Деревенские деды его рисовались в детском воображении такими же страшными гигантами и силачами, образы которых с особенною любовью очерчивают старушечьи сказки. Что-то невероятно дикое было в этих мужиках, всю жизнь возившихся с сохою и бороной и не имевших поэтому никакого случая выказать своих природных сил, кроме полной возможности ошарашить народ каким-нибудь невероятным подвигом своих невероятных мускулов. Из такой породы выходил и Медников. Но голова его, до тонкостей успевшая уже постигнуть кратчайшие пути к разрушению галочьих гнезд на колокольне, имела возможность не остановиться на том скудном материале для соображения, который дает обстановка сельской жизни: его отдали в училище. Новое место и новое дело заняло его.
— Сначала, — рассказывал Медников, — я прилежно и хорошо учился… Попался мне товарищ Лукин. Заманил он меня в лодыжки играть. Что-то понравились мне лодыжки эти, — только совсем бросил я науки… Отдали Лукина потом в солдаты. Остался один, думал-думал — нету мне товарища! Оробел; принялся опять учиться. Повинился. Перевели меня в реторику, — замечаю я в книге одной слова: «Самая высокая премудрость — суета». По этим словам я взял и исключился… Хотели меня отпороть — не исключайся. Услыхал об этом, перестал в класс ходить, чтоб не отпороли. Прихожу домой пешком. Зачем? Объявляю: так и так — исключился… Полились слезы. Самому мне стало горько. Повалился отцу в ноги, — в саду было дело, плачу и говорю: «Батюшка! Помилосердуй меня! Я человек… Я заленился… Прости меня. Ежели хочешь — то накажи». Простил отец. «Что же я с тобой буду делать! Куда я тебя дену?» — «Батюшка, Никита Петрович! Отвезите меня ко владыке. Куда я гожусь: в солдаты — в солдаты, куда хотите, туда и киньте…»
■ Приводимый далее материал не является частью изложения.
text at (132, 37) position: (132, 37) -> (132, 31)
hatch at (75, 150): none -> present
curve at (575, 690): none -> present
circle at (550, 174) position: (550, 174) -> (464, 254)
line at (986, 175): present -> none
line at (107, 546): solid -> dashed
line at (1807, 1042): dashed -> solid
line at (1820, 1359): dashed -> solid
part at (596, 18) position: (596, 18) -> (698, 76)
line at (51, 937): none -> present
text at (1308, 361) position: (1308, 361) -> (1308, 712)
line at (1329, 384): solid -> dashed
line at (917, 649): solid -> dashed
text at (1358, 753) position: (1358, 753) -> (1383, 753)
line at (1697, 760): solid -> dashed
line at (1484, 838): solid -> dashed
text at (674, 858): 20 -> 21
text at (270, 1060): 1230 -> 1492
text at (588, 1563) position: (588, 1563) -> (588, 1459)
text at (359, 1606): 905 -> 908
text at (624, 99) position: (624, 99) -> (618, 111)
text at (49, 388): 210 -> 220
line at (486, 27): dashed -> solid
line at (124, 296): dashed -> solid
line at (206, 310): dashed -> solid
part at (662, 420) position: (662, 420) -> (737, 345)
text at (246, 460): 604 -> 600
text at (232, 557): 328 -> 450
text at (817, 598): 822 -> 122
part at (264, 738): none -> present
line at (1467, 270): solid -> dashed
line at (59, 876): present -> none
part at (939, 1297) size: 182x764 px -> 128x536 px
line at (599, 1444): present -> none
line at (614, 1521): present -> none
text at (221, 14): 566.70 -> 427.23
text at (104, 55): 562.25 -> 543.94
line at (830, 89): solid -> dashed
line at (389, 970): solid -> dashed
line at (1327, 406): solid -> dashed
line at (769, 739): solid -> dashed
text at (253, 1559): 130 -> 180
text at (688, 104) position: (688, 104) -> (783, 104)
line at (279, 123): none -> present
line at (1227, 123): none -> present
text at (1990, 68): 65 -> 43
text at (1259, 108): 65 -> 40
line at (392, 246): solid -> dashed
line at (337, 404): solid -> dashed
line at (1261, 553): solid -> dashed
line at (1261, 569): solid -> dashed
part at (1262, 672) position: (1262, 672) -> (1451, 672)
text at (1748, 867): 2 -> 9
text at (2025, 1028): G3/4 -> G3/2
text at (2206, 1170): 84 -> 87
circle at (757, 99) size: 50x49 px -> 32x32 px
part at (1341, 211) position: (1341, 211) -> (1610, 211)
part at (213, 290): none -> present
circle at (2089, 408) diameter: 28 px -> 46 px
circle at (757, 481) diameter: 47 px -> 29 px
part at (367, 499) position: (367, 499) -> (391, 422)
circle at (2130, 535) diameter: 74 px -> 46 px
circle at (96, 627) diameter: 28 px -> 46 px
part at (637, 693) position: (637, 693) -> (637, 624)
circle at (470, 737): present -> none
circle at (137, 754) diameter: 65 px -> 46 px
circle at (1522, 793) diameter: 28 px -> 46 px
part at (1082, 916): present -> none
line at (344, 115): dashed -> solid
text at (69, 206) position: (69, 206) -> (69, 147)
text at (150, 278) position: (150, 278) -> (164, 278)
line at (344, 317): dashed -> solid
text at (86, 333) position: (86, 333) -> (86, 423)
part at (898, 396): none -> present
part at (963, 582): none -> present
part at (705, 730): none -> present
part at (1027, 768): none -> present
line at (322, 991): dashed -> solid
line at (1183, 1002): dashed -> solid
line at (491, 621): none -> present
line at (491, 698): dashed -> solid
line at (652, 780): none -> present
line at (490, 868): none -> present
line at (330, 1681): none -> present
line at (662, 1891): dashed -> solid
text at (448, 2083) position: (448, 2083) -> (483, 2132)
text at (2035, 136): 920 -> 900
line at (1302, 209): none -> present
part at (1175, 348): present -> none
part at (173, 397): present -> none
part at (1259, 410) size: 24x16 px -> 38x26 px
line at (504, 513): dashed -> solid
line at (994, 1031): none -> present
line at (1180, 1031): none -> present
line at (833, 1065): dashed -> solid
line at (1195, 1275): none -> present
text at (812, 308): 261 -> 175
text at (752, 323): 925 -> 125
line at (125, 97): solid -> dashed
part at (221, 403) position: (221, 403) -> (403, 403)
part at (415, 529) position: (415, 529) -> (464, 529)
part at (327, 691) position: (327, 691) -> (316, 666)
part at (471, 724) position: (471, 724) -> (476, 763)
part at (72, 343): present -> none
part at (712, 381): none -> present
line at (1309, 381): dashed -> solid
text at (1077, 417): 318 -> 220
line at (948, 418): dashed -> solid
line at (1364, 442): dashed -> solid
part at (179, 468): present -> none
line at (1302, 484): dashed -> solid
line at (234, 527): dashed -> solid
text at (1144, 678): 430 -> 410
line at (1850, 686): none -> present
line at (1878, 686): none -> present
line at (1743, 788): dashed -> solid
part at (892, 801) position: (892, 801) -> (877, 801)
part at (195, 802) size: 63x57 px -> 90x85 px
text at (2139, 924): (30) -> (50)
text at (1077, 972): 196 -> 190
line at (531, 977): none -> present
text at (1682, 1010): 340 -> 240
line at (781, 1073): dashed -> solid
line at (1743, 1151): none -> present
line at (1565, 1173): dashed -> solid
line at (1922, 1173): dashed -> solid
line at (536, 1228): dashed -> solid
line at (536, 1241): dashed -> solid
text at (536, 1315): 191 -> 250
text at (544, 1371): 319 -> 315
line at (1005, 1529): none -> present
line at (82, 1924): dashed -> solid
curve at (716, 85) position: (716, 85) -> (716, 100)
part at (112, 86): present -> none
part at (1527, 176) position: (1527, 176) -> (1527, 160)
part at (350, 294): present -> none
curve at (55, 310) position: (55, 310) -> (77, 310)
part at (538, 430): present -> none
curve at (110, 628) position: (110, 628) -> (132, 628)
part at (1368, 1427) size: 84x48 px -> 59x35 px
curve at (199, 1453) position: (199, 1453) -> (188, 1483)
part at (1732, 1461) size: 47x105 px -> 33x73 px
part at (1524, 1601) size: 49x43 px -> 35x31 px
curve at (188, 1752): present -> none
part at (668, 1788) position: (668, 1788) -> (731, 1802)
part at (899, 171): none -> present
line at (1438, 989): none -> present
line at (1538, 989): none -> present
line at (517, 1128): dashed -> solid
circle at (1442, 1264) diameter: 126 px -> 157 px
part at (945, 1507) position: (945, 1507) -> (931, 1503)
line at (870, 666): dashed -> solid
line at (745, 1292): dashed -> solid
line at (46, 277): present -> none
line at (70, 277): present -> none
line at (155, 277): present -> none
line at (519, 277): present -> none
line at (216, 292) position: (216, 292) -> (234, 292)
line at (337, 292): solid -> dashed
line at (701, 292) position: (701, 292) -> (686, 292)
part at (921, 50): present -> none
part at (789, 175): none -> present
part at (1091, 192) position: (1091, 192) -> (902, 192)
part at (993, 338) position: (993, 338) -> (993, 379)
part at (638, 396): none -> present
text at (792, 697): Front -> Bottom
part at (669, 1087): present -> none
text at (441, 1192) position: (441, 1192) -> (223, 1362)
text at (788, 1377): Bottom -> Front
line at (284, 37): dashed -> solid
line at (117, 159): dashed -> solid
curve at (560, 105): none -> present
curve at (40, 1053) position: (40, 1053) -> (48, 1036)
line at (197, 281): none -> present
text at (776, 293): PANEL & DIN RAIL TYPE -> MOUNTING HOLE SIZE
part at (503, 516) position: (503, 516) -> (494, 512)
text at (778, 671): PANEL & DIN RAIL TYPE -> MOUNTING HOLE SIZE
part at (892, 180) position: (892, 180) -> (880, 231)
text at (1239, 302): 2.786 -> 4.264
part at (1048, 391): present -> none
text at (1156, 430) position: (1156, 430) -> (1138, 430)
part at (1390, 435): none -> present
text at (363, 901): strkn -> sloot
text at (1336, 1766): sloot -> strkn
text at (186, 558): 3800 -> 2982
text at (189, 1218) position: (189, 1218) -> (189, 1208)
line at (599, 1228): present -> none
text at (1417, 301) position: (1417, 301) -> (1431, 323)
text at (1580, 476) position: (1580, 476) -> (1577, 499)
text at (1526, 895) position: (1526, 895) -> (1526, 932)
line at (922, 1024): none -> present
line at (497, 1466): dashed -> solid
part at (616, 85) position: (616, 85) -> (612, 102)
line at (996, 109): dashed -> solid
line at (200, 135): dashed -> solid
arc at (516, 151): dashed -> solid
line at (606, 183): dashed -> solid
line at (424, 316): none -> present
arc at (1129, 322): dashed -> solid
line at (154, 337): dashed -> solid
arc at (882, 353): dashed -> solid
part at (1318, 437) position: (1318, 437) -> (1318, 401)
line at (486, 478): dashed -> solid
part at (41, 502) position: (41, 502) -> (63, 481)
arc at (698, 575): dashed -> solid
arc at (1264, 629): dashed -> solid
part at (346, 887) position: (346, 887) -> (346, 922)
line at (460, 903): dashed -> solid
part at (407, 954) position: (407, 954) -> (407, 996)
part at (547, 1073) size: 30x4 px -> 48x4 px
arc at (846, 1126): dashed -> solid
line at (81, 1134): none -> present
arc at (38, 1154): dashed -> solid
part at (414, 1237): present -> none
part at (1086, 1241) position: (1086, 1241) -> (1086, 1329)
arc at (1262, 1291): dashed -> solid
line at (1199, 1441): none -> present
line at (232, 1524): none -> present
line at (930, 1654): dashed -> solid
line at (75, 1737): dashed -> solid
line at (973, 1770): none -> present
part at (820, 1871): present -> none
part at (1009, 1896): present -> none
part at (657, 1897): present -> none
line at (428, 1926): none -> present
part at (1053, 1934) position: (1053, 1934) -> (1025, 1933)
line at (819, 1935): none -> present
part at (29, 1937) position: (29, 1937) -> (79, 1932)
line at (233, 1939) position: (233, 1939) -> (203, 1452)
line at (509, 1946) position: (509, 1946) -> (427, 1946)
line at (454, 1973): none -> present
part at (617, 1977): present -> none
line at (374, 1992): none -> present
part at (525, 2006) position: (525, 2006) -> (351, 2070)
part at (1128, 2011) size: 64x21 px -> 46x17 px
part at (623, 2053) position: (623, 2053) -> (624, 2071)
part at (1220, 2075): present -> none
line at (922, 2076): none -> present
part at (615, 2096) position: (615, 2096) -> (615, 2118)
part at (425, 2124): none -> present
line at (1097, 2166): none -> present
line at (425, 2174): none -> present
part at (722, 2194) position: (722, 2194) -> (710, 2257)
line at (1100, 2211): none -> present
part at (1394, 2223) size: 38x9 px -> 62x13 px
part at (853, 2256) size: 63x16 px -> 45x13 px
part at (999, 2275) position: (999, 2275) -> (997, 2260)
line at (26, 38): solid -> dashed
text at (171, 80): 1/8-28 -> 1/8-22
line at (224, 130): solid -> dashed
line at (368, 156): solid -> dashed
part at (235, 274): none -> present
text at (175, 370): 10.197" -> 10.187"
Много жизни было в нем. В эту пору попалась ему молодая дворовая девушка, побежденная сразу одним взглядом его огненных глаз. Пошло дело по-своему.
— …Потащила в сад, — рассказывал Никитич. — Деревья большущие — ночь, духота, и туча висит… Шли, шли — так и кидается! так и кидается!.. «Отвяжись!» — «Голубчик! Милый мой!» — «Отстань. Поди прочь!.. Уйду…» Главная досада — сама; терпеть не могу, — говорю: «Ни за что на свете!..» — «Утоплюсь!» — «Топись, чорт с тобой…» А тут сажелка… Гляжу, — что ж бы ты думал? по эстих пор в воду!.. Э-э, думаю, пожалуй чего доброго! Бросился — вытащил. Усадил на лавку, говорю; «Что ты, ошалела?» Смотрит на меня, как сумасшедшая… Ей-богу, даже я испугался; что с ней такое? Между, прочим не сдаюсь… «Изобью!» Молчу. «Зубами разорву». Молчу. Принялась кусать меня, за волосы, бить, и вдруг заплакала… Да как ведь залилась-то! Белый свет зачинался, заря… «Отведи меня, говорит, Никитич, домой…» Еле движется… Жалко стало…
«Дня через два встречаю: глаза в землю, как убитая… Подошел, взял за руку, — повел… Думаю: вот теперь моя! Хотел тоже, как добрые люди, честь-честью, самовар раздобыл, думаю: угощу… Во флигеле каморка была, забрались туда. Оконце махонькое, заварил я этот самовар, как попер оттуда, братцы мои, дым. Ни дохнуть! Слышу, на дворе кто-то орет: что за дым? кто такой? Думаю: провались ты и с самоваром совсем, толкнул его ногой под лавку… Пойдем! И пошли мы в рощу…»
И любил Никитич хорошую девушку сильно, только все-таки по-своему любил…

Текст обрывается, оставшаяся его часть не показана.